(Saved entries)
-------------------------

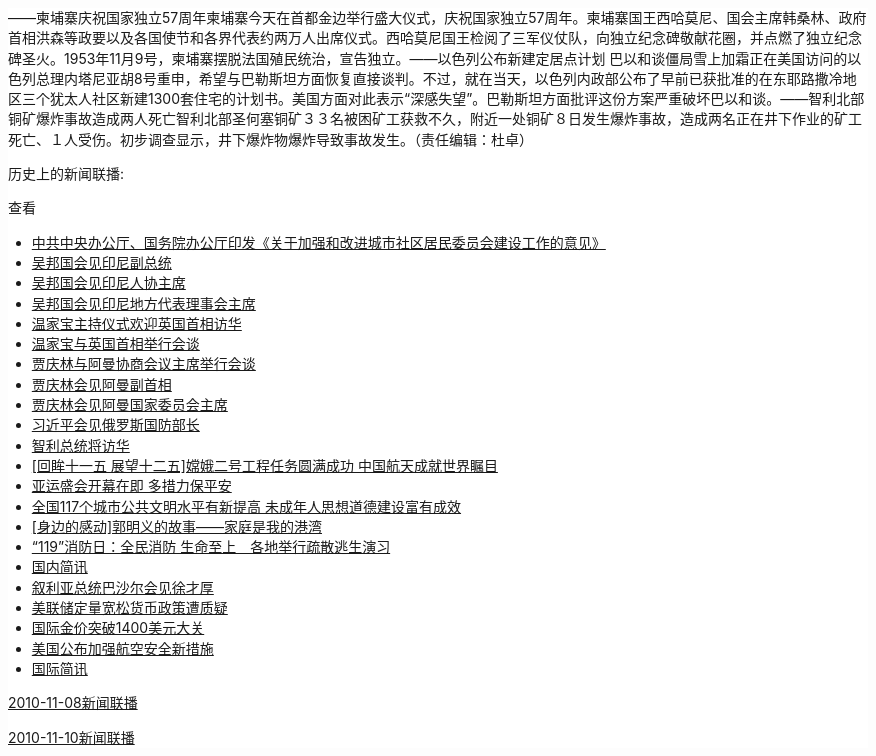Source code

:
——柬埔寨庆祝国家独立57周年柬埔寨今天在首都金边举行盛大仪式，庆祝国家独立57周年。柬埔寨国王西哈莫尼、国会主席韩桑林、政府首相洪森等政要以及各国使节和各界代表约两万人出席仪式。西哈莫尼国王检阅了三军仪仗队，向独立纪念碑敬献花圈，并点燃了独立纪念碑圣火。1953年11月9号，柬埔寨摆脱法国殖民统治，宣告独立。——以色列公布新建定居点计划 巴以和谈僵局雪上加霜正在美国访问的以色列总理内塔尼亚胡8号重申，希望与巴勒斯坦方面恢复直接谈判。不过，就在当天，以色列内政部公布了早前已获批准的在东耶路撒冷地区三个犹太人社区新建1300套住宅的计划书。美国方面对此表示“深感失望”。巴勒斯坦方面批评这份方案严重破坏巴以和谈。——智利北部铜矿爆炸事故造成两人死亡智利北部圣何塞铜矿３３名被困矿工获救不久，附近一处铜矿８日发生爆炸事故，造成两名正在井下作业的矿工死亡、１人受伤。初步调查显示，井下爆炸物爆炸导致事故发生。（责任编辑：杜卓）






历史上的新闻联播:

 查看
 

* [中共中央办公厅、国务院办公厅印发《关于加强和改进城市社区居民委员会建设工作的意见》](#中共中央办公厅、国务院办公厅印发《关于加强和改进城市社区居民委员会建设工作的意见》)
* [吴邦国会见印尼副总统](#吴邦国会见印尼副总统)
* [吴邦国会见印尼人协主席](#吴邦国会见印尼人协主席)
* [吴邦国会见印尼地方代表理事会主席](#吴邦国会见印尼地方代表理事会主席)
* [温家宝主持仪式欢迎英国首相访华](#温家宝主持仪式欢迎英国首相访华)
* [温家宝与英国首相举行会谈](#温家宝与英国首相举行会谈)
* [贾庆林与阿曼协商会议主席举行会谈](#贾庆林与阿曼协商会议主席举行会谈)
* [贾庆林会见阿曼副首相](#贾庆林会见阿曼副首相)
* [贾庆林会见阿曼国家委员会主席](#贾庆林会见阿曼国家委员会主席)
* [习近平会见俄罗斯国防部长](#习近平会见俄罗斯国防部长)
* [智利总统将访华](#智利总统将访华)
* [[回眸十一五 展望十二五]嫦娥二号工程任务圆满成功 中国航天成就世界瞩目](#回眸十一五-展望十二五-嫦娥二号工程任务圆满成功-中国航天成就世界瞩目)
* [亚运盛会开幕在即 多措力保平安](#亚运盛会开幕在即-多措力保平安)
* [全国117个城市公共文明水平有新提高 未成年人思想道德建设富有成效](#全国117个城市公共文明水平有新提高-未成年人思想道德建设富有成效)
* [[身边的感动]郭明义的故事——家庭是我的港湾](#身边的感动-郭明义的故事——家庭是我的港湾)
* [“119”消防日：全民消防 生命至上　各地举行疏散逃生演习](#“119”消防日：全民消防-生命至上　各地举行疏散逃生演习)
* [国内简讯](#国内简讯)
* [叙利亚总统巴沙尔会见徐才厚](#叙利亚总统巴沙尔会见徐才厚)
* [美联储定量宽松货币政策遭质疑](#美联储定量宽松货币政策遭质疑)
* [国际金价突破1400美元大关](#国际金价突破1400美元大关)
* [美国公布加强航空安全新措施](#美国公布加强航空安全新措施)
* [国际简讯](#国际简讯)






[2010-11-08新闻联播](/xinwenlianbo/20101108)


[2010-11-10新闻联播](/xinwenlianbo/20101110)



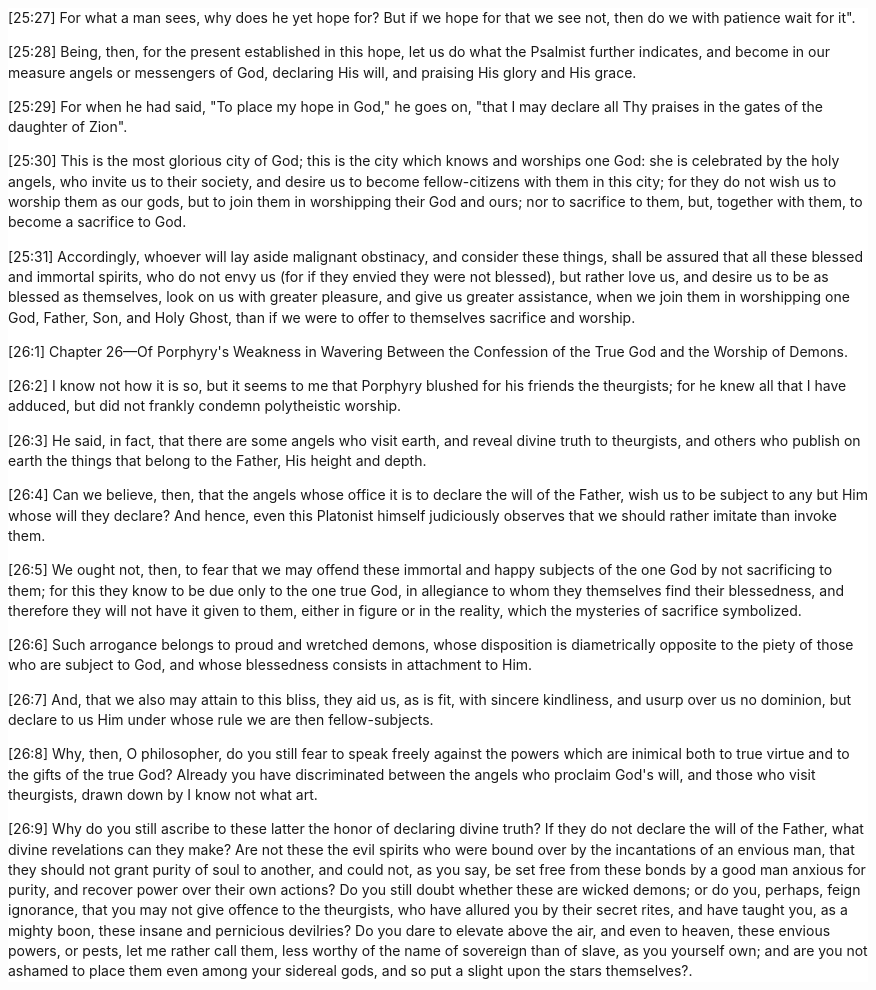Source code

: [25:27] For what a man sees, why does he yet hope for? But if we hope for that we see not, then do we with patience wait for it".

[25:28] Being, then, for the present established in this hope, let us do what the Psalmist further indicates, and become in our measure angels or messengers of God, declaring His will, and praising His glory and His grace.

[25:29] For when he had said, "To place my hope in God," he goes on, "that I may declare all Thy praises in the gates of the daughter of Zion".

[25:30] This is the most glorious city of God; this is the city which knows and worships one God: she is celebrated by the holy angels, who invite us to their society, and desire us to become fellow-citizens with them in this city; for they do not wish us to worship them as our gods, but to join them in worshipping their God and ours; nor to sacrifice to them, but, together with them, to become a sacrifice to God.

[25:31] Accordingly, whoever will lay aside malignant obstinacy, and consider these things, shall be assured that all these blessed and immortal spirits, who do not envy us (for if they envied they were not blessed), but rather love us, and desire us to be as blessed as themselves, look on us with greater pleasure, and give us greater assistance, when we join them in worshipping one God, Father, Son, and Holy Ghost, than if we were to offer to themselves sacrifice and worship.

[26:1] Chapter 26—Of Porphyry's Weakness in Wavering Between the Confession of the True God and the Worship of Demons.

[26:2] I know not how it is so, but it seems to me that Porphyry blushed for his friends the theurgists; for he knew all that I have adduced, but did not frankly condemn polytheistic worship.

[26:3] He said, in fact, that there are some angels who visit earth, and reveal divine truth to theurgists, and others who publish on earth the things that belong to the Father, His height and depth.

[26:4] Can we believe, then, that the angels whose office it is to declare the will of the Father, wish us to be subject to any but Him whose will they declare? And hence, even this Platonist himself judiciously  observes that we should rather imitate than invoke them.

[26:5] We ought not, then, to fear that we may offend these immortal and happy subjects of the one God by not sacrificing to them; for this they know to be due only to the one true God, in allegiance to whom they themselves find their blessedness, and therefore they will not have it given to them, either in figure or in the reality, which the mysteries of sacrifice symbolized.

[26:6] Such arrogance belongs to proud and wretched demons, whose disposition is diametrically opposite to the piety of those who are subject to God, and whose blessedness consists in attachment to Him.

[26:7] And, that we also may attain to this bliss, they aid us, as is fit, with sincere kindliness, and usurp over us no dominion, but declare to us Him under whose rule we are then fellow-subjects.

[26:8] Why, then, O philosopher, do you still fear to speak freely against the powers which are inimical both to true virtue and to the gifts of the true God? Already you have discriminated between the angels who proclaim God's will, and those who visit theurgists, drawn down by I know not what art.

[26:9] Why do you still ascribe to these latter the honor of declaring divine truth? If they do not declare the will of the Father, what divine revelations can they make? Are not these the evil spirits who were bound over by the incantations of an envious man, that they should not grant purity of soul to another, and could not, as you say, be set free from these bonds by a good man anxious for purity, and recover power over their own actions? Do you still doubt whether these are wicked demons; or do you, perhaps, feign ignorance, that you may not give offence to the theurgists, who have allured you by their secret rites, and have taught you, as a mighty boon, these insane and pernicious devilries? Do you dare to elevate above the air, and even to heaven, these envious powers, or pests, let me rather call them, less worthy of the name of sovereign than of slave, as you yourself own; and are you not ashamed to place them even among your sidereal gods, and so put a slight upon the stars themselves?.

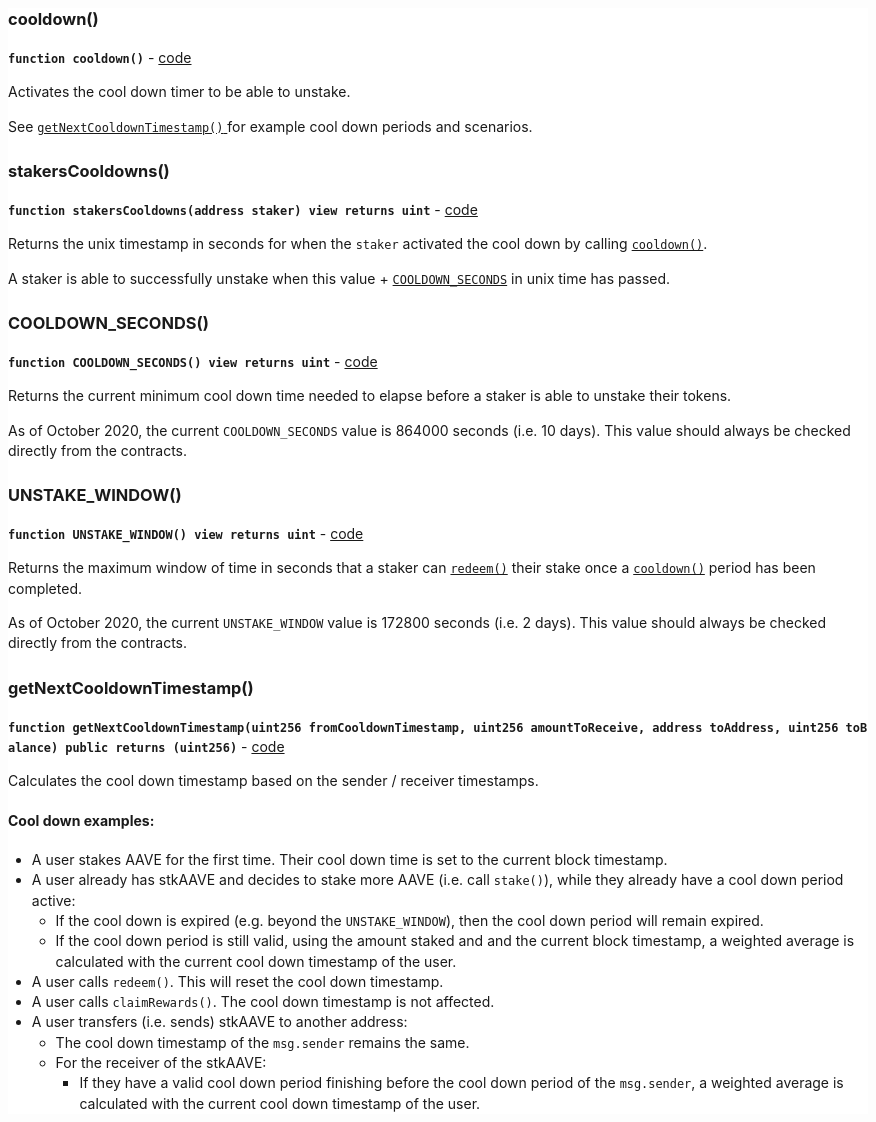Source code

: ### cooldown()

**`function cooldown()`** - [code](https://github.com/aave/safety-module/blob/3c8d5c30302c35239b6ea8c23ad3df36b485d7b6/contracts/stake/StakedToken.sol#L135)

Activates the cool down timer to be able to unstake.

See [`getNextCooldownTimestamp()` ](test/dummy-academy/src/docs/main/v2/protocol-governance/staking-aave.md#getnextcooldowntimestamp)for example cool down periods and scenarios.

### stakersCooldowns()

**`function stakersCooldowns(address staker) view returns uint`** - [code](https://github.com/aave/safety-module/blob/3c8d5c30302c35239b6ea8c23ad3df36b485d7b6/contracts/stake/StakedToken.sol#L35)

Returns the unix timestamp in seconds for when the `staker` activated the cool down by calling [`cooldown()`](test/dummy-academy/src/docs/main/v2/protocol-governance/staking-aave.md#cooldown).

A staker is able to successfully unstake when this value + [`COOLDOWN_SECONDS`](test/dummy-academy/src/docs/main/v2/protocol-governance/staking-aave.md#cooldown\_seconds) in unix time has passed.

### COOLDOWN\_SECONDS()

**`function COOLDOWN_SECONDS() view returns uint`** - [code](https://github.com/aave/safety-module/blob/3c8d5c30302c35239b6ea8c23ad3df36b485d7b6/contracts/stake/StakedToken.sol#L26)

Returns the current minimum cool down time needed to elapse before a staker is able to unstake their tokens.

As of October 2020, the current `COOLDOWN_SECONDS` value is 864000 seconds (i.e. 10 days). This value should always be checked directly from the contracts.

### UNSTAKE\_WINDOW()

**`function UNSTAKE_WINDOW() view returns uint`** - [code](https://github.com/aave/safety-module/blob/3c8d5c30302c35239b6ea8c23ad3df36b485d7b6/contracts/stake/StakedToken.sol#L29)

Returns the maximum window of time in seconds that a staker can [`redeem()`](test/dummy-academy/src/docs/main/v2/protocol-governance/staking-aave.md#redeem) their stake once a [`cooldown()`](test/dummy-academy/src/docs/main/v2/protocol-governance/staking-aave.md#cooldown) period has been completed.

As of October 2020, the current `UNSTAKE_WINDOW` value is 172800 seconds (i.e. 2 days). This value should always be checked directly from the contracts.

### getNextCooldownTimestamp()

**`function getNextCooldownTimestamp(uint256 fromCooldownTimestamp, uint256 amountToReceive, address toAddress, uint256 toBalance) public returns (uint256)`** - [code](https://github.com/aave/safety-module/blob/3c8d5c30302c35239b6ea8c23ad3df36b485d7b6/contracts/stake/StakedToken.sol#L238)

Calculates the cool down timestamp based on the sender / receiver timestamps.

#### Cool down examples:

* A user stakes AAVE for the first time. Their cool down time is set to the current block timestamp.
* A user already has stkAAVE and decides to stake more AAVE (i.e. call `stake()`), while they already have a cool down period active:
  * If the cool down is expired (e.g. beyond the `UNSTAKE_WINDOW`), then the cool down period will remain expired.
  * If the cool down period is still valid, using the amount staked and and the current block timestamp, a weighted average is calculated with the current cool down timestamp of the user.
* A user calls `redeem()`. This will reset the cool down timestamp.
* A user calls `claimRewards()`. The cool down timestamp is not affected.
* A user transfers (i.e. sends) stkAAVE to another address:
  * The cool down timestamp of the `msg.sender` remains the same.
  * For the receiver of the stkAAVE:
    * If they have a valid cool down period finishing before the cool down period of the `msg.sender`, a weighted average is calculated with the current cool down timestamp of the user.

-------------------------

## Written task:
Please copy the lines in the records above between the one holding "down period is" and the one holding "is not affected.", inclusive, exactly and with no other line.

## Problem solution:
  * If the cool down period is still valid, using the amount staked and and the current block timestamp, a weighted average is calculated with the current cool down timestamp of the user.
* A user calls `redeem()`. This will reset the cool down timestamp.
* A user calls `claimRewards()`. The cool down timestamp is not affected.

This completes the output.